LuCI is the OpenWrt Configuration Interface. Versions prior to both 24.10.5 and 25.12.0, contain a stored XSS vulnerability in the wireless scan modal, where SSID values from scan results are rendered as raw HTML without any sanitization. The wireless.js file in the luci-mod-network package passes SSIDs via a template literal to dom.append(), which processes them through innerHTML, allowing an attacker to craft a malicious SSID containing arbitrary HTML/JavaScript. Exploitation requires the user to actively open the wireless scan modal (e.g., to connect to a Wi-Fi access point or survey nearby channels), and only affects OpenWrt versions newer than 23.05/22.03 up to the patched releases (24.10.6 and 25.12.1).
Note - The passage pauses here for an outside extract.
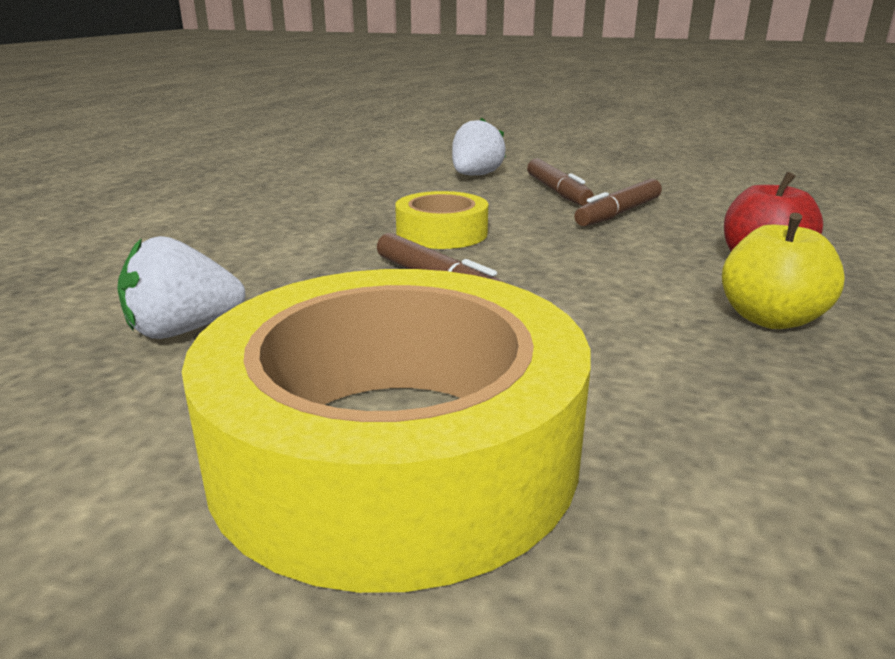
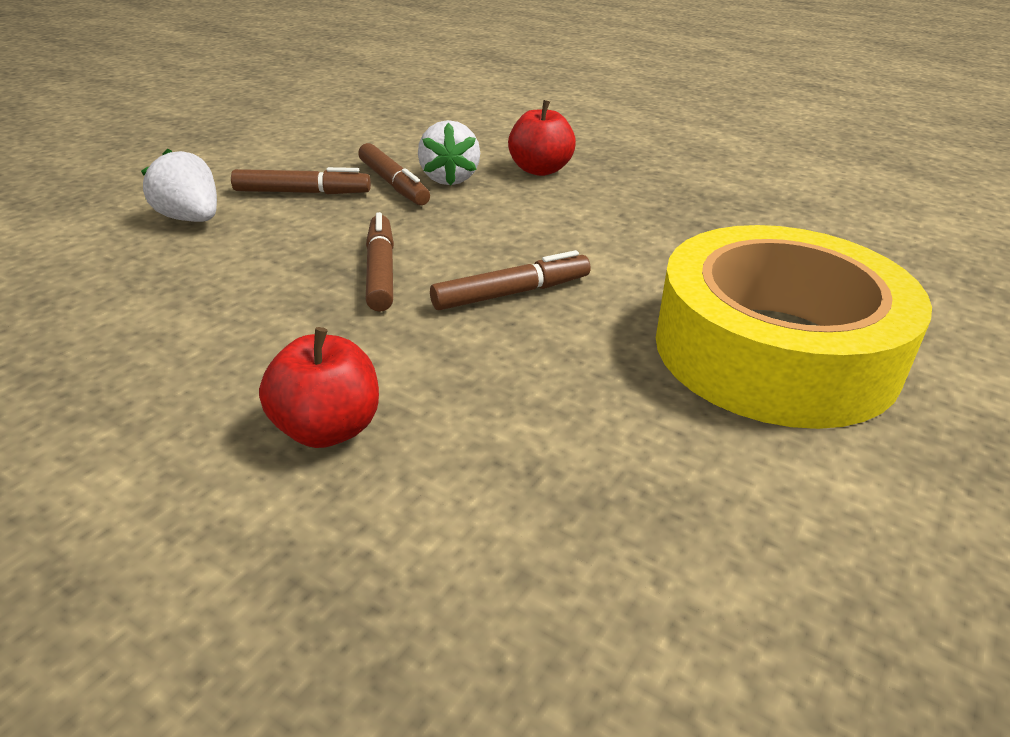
camera: 75 degrees left, 10 degrees up
white strawberry [117,236,246,339] -> white strawberry moved to [418,120,480,186]
yellow tape [395,191,488,249] -> brown marker [366,212,394,312]
yellow apple [722,213,845,329] -> none
none -> red apple [259,327,379,448]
The issue has been fixed in version LuCI 26.072.65753~068150b.
This vulnerability carries a HIGH severity rating with a CVSS v3.1 score of 8.6, requiring local system access to exploit with relatively low complexity though user interaction is required and does not require pre-existing privileges . The vulnerability impacts confidentiality (data exposure), integrity (unauthorized modifications), and availability (service disruption) for affected systems. Impacting 2 products from openwrt, from openwrt organizations running these solutions should prioritize assessment and patching.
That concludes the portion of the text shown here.